[Given passage]
▬▬▬▬▬▬▬▬▬▬

For some in the market of homebuying, today's tight housing supply means browsing with more urgency. For others, it means putting their plans on hold.

MINNEAPOLIS — With the median home price in the Twin Cities now breaking $350,000 for the first time, more and more renters are losing confidence that they'll ever actually own a home.

An annual survey by the Federal Reserve Bank found that, on average, only 43.3% of renters expect to own a home at some point in the future, down from 51.6% in 2021. That is the lowest level since the Fed began asking the question in 2015.

Local realtors say the Fed's decision to raise interest rates to combat inflation is the latest blow to a market that was already extremely tight.

"In my 29 years, I've never seen the market so tight before," said Denise Mazone, president of Minneapolis Area Realtors. "I mean, I've seen it where it's a seller's market or a buyer's market, whatever, but never to this extreme."

Despite this typically being a very busy time of year, the latest report from the Minneapolis Area Realtors shows just one month of home supply. Mazone says that is up just slightly from February.

▬▬▬▬▬▬▬▬▬▬

(Stored data entries)
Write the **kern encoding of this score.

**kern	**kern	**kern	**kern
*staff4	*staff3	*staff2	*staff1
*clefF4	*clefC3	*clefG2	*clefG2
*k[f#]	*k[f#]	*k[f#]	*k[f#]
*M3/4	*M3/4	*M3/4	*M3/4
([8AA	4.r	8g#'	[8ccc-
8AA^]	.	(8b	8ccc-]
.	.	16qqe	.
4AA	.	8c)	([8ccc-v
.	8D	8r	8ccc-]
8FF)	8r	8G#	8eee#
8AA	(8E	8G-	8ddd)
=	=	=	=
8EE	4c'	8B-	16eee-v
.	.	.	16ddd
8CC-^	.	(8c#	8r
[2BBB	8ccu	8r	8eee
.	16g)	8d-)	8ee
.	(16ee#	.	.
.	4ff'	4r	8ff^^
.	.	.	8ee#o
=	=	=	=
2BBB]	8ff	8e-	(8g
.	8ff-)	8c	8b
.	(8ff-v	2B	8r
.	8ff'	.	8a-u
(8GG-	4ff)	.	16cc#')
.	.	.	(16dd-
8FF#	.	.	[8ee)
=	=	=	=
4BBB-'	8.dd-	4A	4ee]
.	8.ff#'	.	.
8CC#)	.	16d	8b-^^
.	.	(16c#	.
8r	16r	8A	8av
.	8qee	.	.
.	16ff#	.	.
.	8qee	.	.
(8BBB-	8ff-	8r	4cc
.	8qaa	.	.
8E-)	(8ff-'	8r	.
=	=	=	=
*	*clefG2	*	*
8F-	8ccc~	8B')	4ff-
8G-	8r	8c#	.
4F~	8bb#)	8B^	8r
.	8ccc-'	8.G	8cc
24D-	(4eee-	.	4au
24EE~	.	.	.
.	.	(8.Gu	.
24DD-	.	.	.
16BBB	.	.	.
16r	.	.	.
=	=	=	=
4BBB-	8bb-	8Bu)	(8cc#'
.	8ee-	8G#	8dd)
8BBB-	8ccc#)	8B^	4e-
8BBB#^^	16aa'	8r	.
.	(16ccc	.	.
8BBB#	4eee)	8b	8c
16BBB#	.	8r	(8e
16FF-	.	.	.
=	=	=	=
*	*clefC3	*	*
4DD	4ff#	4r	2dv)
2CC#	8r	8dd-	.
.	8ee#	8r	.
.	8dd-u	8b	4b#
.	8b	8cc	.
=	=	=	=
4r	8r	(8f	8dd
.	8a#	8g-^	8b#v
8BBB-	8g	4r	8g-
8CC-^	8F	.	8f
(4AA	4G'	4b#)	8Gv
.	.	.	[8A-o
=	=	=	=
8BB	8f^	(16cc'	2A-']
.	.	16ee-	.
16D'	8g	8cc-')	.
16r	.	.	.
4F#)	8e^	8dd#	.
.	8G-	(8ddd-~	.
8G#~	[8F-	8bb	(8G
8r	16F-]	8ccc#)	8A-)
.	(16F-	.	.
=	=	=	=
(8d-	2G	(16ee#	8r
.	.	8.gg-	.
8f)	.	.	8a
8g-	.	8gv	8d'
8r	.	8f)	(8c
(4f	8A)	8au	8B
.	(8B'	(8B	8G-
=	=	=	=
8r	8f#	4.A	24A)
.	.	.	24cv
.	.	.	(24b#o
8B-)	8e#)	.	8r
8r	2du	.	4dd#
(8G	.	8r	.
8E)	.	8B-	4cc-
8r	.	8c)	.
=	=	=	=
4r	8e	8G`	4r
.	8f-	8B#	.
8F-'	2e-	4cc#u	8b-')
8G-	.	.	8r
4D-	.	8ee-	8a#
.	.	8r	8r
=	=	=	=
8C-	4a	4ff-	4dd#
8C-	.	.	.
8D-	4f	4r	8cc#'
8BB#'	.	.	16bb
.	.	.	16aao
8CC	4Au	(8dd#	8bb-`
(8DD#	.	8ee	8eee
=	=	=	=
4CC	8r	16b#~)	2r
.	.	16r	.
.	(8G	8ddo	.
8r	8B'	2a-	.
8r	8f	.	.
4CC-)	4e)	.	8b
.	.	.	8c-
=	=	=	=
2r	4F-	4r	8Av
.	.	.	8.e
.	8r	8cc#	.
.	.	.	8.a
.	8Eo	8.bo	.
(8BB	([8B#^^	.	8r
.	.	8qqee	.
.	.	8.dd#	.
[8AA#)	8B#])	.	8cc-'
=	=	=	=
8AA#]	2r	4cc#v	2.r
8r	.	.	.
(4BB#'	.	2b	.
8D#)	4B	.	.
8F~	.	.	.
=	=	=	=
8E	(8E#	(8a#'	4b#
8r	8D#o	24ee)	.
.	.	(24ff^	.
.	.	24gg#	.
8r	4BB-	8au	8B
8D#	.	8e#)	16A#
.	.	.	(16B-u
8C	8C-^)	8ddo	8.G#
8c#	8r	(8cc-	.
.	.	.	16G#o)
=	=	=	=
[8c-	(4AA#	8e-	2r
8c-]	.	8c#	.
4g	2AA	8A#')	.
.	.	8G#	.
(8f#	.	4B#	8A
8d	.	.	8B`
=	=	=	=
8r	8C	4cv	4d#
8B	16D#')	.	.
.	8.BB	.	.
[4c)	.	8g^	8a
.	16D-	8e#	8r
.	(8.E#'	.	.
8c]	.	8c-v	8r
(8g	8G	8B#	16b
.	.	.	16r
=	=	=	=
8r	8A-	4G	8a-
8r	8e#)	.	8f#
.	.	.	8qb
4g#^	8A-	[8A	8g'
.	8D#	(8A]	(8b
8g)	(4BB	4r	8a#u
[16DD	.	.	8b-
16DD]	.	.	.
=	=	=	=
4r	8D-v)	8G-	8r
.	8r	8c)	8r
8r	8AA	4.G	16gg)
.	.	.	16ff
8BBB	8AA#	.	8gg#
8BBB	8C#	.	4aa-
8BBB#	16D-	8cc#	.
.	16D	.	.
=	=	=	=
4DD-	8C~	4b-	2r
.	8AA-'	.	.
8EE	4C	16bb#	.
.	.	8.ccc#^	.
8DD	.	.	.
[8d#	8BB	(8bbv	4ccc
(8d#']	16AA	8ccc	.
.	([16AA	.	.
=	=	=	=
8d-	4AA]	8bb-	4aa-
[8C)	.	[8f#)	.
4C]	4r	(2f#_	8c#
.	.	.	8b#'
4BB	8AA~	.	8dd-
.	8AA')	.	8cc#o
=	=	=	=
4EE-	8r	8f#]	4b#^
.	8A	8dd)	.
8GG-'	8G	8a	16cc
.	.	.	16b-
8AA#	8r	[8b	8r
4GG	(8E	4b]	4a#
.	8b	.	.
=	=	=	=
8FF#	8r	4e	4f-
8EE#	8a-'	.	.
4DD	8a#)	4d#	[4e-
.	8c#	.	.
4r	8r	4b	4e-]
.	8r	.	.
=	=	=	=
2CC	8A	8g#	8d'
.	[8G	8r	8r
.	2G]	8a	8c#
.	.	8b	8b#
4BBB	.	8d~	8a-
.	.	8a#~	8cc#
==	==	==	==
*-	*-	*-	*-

▬▬▬▬▬▬▬▬▬▬

Write the next part of the Twin Cities housing market article, picking up after its final sentence. This material plays no part in what comes next.

"That won't bring a balanced market until there are maybe four or five months worth of supply," Mazone said. "This is across the metro. I have been showing properties in Ramsey, St. Francis, Cambridge, Anoka, everywhere, and it's the exact same wherever you go."

Kent Erdahl: "Is it tight across the board, or are there certain price points that everybody wants, but that nobody can find right now?"

Denise Mazone: "It's straight across the board, but if you're a first-time homebuyer, the $250,000-and-under range is even worse."

The Fed's decision to raise interest rates in an effort to slow down inflation is complicating things even further for many of those shopping in that price range.

"Maybe they could afford a $240,000 house and now they only qualify for $215,000 or $220,000 — depending on their credit — they just won't be able to buy as much," Mazone said. "And then there are cash buyers. I just lost out on a deal today because it was a cash buyer and they were going to close next week. You can't compete with that, even though my offer was almost 20% over list price."

And with another expected rate hike coming soon, the worry isn't just about buyers.

Erdahl: "Is there a concern that with interest rates higher now, that people will be less likely to want to sell their home or get out of the mortgages that they've locked in?"

Mazone: "Oh indeed, absolutely, because when they sell, they're going to have to buy somewhere. You're going to pay that much or more when you move to another property."

Erdahl: "Do you have people, at this point, who are just like, 'We've tried it for a while, I'm just going to sit back on the sideline?'"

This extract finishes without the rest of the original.